Smoking. We know it’s bad for our health, detrimental to our lung capacity, our mental state, our physical appearance and cancer causing. To add to the ever growing list of reasons to quit, a new study has even found that people find smokers less attractive with a whopping 70% of women identifying smokers as less desirable (without even knowing they were smokers... they could just tell!). Yet a staggering 2.6million Australian adults still light up at alarming rates.
And we get it, quitting can be hard. However in another case of science to the rescue, researchers at St George’s University in London have identified a simple, free and highly effective aid in the battle against nicotine addiction: exercise.
The effectiveness of physical activity as a method of quitting lies in its ability to dull the nicotine withdrawal symptoms.
"Our research has shed light on how the protective effect of exercise against nicotine dependence actually works," said Dr Alexis Bailey, a Senior Lecturer at the University.
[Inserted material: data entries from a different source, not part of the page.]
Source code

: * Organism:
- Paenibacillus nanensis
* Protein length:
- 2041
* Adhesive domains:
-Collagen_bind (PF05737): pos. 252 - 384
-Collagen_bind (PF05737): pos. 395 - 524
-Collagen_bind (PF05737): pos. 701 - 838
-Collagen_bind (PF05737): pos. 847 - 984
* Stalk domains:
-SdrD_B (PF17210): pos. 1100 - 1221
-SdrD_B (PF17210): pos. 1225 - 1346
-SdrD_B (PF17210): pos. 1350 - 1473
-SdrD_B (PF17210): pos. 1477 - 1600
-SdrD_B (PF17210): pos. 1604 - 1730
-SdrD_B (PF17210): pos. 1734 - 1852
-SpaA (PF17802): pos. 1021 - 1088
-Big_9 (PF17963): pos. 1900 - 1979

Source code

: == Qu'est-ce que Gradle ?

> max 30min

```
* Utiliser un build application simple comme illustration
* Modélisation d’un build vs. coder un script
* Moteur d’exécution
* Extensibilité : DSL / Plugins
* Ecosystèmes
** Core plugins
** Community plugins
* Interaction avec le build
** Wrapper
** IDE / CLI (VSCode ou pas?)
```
The researchers also identified an increased activation of the a7 nicotinic acetylcholine receptor in the brain when smokers exercised, which in simple terms, is the target of nicotine. These are the receptors that get fired up by a smoking hit, and then crave more once you’re done. By activating these receptors through exercise instead of through smoking a pack of ciggies… well you don’t have to smoke a pack of ciggies!
"The evidence suggests that exercise decreases nicotine withdrawal symptoms in humans,” explains Dr Bailey.
Moderate intensity exercise is all it takes to deliver these sensations to the brain, releasing the grip nicotine has on your brain. So instead of lighting up, lace up and hit the road for 30 minutes each day, breaking the addiction cycle and upping your fitness at the same time. Win. Win.